Epidemiology and Location
Meningiomas comprise approximately 20% of adult intracranial tumors, have a female predominance, and occur most often during middle and older ages. They may be found in intracranial and intraspinal compartments. In the head, meningiomas are most commonly located in frontal, parasagittal, and parietal convexities (50% of cases). Less than 10% of tumors are infratentorial; multiple meningiomas occur less than 10% of the time. Clinical presentation is varied, depending on particular structures compressed by the mass. Headache and visual changes are frequently reported. A large number of patients with meningiomas are asymptomatic.

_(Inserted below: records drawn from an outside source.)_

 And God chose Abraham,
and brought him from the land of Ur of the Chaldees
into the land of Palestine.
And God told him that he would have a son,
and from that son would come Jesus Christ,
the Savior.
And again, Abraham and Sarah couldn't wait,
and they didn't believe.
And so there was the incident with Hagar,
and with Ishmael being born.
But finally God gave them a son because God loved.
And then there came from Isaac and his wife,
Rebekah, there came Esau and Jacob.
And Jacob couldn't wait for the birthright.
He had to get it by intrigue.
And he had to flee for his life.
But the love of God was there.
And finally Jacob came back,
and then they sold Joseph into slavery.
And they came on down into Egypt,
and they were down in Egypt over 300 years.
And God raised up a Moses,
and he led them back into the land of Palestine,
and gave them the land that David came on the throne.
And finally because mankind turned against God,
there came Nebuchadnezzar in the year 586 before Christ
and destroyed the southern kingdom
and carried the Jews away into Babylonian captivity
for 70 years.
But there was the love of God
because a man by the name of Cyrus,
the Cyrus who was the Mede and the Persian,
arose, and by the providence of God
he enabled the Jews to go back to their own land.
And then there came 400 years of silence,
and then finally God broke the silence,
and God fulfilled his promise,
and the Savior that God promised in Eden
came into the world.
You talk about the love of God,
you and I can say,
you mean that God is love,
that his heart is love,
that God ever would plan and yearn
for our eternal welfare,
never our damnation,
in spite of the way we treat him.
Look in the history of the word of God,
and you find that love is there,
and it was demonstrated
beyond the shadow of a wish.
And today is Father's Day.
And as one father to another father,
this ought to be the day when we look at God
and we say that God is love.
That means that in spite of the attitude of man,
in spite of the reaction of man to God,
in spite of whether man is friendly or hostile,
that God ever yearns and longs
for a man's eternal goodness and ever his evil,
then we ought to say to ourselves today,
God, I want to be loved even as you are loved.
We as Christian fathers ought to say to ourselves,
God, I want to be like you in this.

Origins, Growth, and Histology
The majority of meningiomas are histologically benign tumors, arising from the cap cells of the arachnoid layer. In many cases, serial imaging studies have revealed a cessation of growth after the time of initial tumor detection. These tumors project inward from the dura, and can cause clinically significant effects due to compression of surrounding neurological structures. A variety of classification systems based on cytology and histopathology are used with meningiomas. While the overwhelming majority of meningiomas are histologically benign, the malignant type may result in rapid, widespread infiltration with small (microscopic) "finger" projections into adjacent cortex. In patients with malignant meningiomas, marked deficits in physical and mental status may culminate in death.
Plain films may reveal hyperostosis, erosion, or calcification adjacent to tumor site. Noncontrast CT's of meningiomas often reveal sharply demarcated, rounded, homogenous masses with slightly increased density when compared to surrounding cortex. Up to 10% of meningiomas may appear isodense with respect to surrounding brain. CT may reveal focal cerebral atrophy, edema, or widening of subarachnoid spaces, direct effects of tumor compression of surrounding structures. Contrast enhanced CT most often reveals homogenous enhancement in approximately 85% of cases.

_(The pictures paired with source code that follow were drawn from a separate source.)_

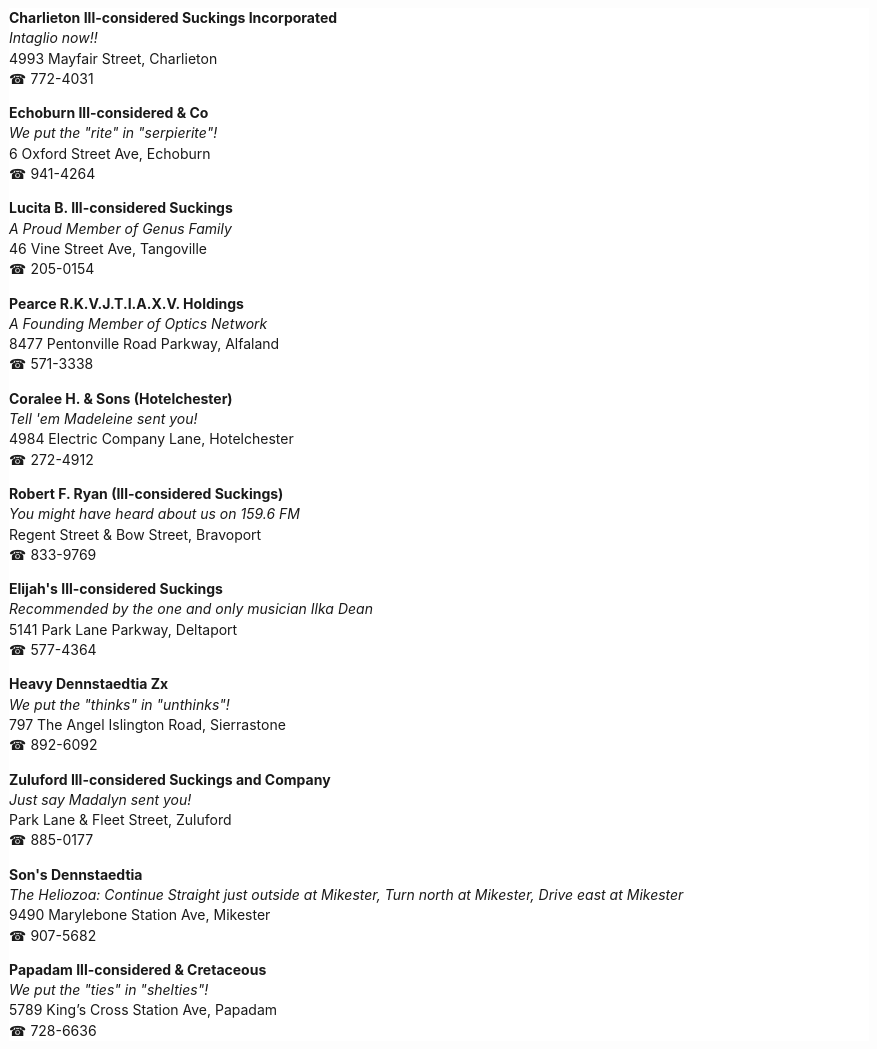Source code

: **Charlieton Ill-considered Suckings Incorporated**  
_Intaglio now!!_  
4993 Mayfair Street, Charlieton  
☎ 772-4031

**Echoburn Ill-considered & Co**  
_We put the "rite" in "serpierite"!_  
6 Oxford Street Ave, Echoburn  
☎ 941-4264

**Lucita B. Ill-considered Suckings**  
_A Proud Member of Genus Family_  
46 Vine Street Ave, Tangoville  
☎ 205-0154

**Pearce R.K.V.J.T.I.A.X.V. Holdings**  
_A Founding Member of Optics Network_  
8477 Pentonville Road Parkway, Alfaland  
☎ 571-3338

**Coralee H. & Sons (Hotelchester)**  
_Tell 'em Madeleine sent you!_  
4984 Electric Company Lane, Hotelchester  
☎ 272-4912

**Robert F. Ryan (Ill-considered Suckings)**  
_You might have heard about us on 159.6 FM_  
Regent Street & Bow Street, Bravoport  
☎ 833-9769

**Elijah's Ill-considered Suckings**  
_Recommended by the one and only musician Ilka Dean_  
5141 Park Lane Parkway, Deltaport  
☎ 577-4364

**Heavy Dennstaedtia Zx**  
_We put the "thinks" in "unthinks"!_  
797 The Angel Islington Road, Sierrastone  
☎ 892-6092

**Zuluford Ill-considered Suckings and Company**  
_Just say Madalyn sent you!_  
Park Lane & Fleet Street, Zuluford  
☎ 885-0177

**Son's Dennstaedtia**  
_The Heliozoa: Continue Straight just outside at Mikester, Turn north at Mikester, Drive east at Mikester_  
9490 Marylebone Station Ave, Mikester  
☎ 907-5682

**Papadam Ill-considered & Cretaceous**  
_We put the "ties" in "shelties"!_  
5789 King’s Cross Station Ave, Papadam  
☎ 728-6636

On MRI, T1 images are often hypo- or isointense; T2 images often reveal isointense or slightly hyperintense masses. Gadolinium increases signal intensity of meningiomas. A "dural tail" consisting of tissue tapering into the dura may be appreciated. Imaging studies may reveal extension of mass into cortical structures, or invasion of the calvarium. Angiography often reveals a homogenous, hypervascular pattern.
A variety of clinical and experimental treatment options exist, including surgery, radiotherapy, stereotactic radiosurgery, brachytherapy, chemotherapy, and hormonal therapy. Resection is the most widely utilized treatment option, although advanced age, concern about loss of neurological function due to surgery, advanced age, and being a poor surgical candidate preclude some from surgical options. Tumor embolization may be employed 3-5 days prior to surgery in an attempt to decrease blood supply to the meningioma. Recurrence of tumor is a possibility after resection. Complete removal of initial tumor and all affected bone results in recurrence rates of less than 10%.
Radiotherapy is often employed during the presurgical period. Likewise radiotherapy after incomplete resection of a meningioma may be of considerable benefit to patients. Stereotactic radiosurgery with a "gamma knife" has shown decrease in tumor size in approximately 50% of cases. Since this technology is relatively new, long term outcome of gamma knife therapy is not known. Brachytherapy with iodine-125 has been described in the literature; long term outcomes have yet to be determined. Medical treatment options include recommendations of anticonvulsant prophylaxis in patients with supratentorial masses; corticosteroids to reduce brain swelling may also be warranted. The use of traditional antineoplastic agents in treating meningiomas has not been met with great success. Hormonal manipulation may have a beneficial effect on stopping tumor growth; research this area continues.